2 Mayıs 2010 Pazar

Düğün-Cenaze

Düğünler ve cenazeler ritueli oldugundan her zaman bana sorgulatan sosyalleşme merkezleri olarak gelmiştir.

Düğün istemeyen insanların aslında kuralları olan ve temel manasını tam da içime sindiremediklerinden veya düğünüm olmasa nerdeyse evlenmicem diye tutturanlarında kendilerinde çözmeleri gereken seyleri oldugundan allah tarafından istettirildiğini düşünürüm.

Düğün insanları öyle bir hisse sokabilir ki, orada bir cok konuda kendinle ilgili, olan , olmayan , olsa ne güzel olur, ile ilgili düşüncelerini anlarsın..Duygular yogundur, algılar acıktır, ve enerjilerde bunu destekler, mit degiğimi yasanır, rol değişimi de yasanır, öncesi sonrasının olustugu anın birleştiği ortak andır.

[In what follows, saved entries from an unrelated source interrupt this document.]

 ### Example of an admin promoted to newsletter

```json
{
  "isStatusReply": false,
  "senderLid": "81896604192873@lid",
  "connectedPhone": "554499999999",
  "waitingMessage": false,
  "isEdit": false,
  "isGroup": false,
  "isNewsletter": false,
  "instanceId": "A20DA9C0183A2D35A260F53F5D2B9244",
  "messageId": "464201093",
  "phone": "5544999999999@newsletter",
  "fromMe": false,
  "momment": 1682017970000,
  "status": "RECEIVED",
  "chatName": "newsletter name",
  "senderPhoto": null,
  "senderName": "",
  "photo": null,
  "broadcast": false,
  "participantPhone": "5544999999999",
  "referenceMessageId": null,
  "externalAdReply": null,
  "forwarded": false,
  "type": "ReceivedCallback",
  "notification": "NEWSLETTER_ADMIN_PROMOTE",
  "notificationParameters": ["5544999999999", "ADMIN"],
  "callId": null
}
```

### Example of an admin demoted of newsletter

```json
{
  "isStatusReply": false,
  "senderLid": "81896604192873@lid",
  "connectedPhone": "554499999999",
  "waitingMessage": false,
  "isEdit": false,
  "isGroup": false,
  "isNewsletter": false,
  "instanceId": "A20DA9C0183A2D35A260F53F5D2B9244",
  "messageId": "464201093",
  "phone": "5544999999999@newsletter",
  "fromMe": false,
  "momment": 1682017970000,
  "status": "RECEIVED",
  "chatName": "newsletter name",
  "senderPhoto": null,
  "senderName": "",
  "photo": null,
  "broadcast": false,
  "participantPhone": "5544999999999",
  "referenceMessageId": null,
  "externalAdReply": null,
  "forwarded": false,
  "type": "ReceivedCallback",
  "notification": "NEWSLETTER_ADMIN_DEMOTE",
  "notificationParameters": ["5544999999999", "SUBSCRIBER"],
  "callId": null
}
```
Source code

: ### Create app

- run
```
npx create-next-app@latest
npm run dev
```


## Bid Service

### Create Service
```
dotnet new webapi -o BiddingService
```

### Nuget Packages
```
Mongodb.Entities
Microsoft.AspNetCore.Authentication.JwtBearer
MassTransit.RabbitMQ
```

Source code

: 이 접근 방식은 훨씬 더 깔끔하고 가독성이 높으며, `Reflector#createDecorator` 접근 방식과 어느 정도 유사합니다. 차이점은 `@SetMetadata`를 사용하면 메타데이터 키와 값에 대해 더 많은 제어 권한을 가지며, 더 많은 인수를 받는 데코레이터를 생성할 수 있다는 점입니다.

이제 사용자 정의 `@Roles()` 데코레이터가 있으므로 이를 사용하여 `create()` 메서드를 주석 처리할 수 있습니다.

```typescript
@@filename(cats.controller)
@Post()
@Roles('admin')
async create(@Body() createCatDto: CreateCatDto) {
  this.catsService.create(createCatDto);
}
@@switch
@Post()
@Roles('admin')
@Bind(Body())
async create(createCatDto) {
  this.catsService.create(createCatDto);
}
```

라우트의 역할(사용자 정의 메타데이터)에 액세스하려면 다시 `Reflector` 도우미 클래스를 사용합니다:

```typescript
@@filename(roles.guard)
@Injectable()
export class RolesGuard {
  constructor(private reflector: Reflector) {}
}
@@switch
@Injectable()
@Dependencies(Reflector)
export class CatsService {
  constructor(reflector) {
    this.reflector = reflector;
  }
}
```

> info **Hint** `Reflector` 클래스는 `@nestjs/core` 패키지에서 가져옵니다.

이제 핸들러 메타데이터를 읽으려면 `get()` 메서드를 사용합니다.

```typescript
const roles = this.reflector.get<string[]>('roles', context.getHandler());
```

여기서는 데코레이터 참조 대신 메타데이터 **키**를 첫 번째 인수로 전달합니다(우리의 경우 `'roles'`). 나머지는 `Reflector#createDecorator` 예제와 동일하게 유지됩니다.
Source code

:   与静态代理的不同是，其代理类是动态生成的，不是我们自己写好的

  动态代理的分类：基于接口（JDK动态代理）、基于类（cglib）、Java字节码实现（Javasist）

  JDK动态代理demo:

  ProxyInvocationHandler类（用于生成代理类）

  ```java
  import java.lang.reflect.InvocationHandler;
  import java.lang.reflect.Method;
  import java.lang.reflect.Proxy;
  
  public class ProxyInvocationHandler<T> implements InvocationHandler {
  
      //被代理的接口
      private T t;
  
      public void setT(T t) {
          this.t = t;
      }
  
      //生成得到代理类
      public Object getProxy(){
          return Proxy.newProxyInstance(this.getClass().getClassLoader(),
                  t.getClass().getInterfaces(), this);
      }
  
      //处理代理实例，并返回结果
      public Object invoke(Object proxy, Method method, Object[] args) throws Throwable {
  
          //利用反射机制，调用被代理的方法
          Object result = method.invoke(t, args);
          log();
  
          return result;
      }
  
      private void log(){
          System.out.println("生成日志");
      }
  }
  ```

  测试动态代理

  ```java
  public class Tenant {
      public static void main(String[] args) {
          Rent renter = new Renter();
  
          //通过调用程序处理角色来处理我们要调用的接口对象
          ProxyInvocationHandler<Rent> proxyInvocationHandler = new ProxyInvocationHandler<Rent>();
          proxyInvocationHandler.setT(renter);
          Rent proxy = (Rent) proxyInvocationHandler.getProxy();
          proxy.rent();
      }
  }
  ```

Cenaze de aynı durum. Duygu yogunlugu, sonrasının bilinmezliği, kopuş ve yeni başlangıç..
Değişim anı, diger faza geciş.

Kendine rastladıgın, tuvalet aynasında iyi ki sen burdasın dediğin anlardan, veya bak gene burda yanlızsın dediğin.

En güzel düğün, annenle babanınkiydi belki, ve sen hiç görmedin, orda olmadın ancak organizasyon ve zamanlama sana aitti.

Küçükken duyardım insanlar cenazede kendi ölümlerine ağlar diye.
Düğünde de kendileri ile ilgili birseylere duygulanırlar diye.

Düğün ve cenaze ne kadar özel aslında,  tanık gerektirmeyen iki olay, cenaze ve düğün, her nedense hep tanıklar önünde oluyor. Zordur belki de tek yapamazsın, ondan kalabalıklar oluyor,etrafında ama bir süre!